The swine flu cases range in age from 1 to 81, but the majority are people younger than 20, said Schuchat, the CDC's interim deputy director for science and public health. Most U.S. cases have been relatively mild; only 13 have been hospitalized.

President Obama is working with Mexico's president on ways to keep the swine flu from spreading further and says the U.S. will be ready if the flu strain develops into something worse.

Obama and Mexican President Felipe Calderon spoke for 20 minutes Saturday to share information about each country's efforts and the importance of close U.S.-Mexican cooperation, the White House said.

Meanwhile, Mexico reported three new deaths from the swine flu epidemic Saturday and urged citizens not to let their guard down against a virus that has killed 19 in people in Mexico and is spreading across Asia and Europe.

Health Secretary Jose Angel Cordova said Mexico's confirmed swine flu cases jumped to 473, including the 19 deaths.
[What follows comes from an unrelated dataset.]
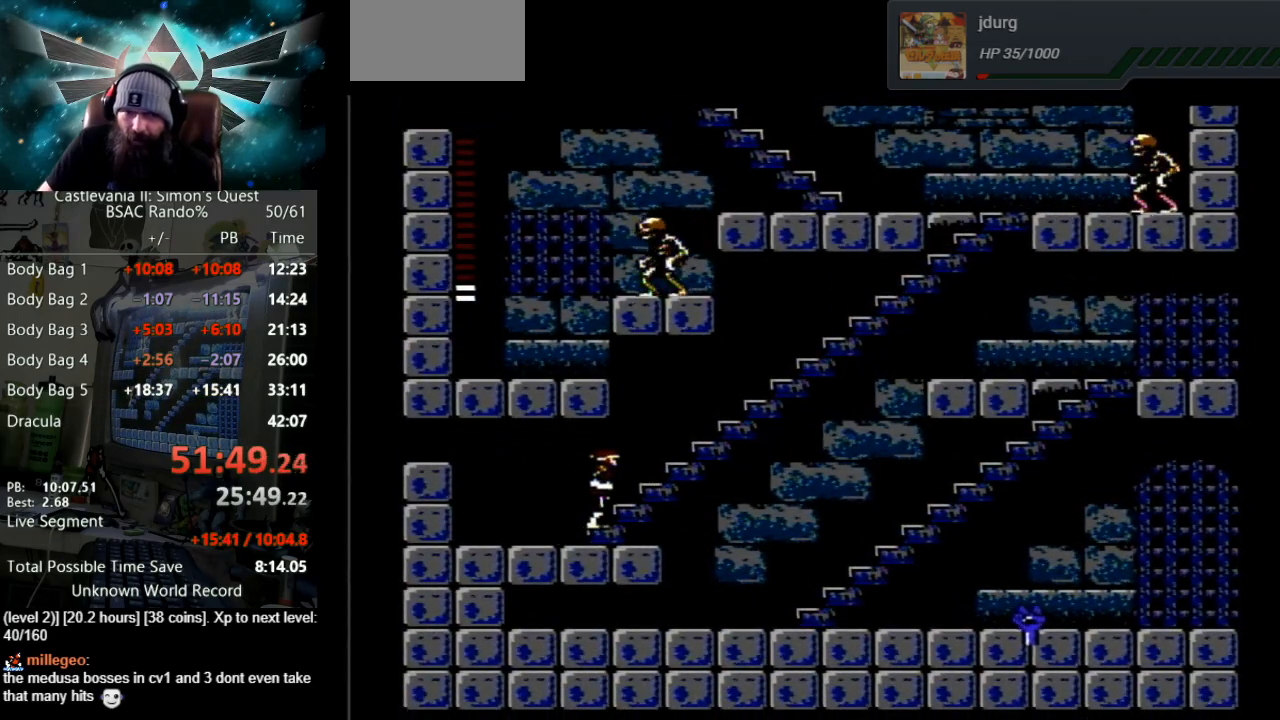
{"buttons": ["DPAD_UP"], "events": []}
The previous death toll in Mexico was 16. A Mexican toddler also died in Texas days ago, for a worldwide total of 20.

Mexico's last confirmed swine flu death occurred Wednesday, Cordova said. However, he said there were 11 cases of people suspected to have died from the virus in the last 24 hours. The alarming news came after the epidemic's toll in Mexico appeared to be leveling off.

Cases outside Mexico suggested the new swine flu strain is weaker than feared, but governments moved quickly anyway to ban flights and prepare quarantine plans. Experts warned the virus could mutate and come back with a vengeance.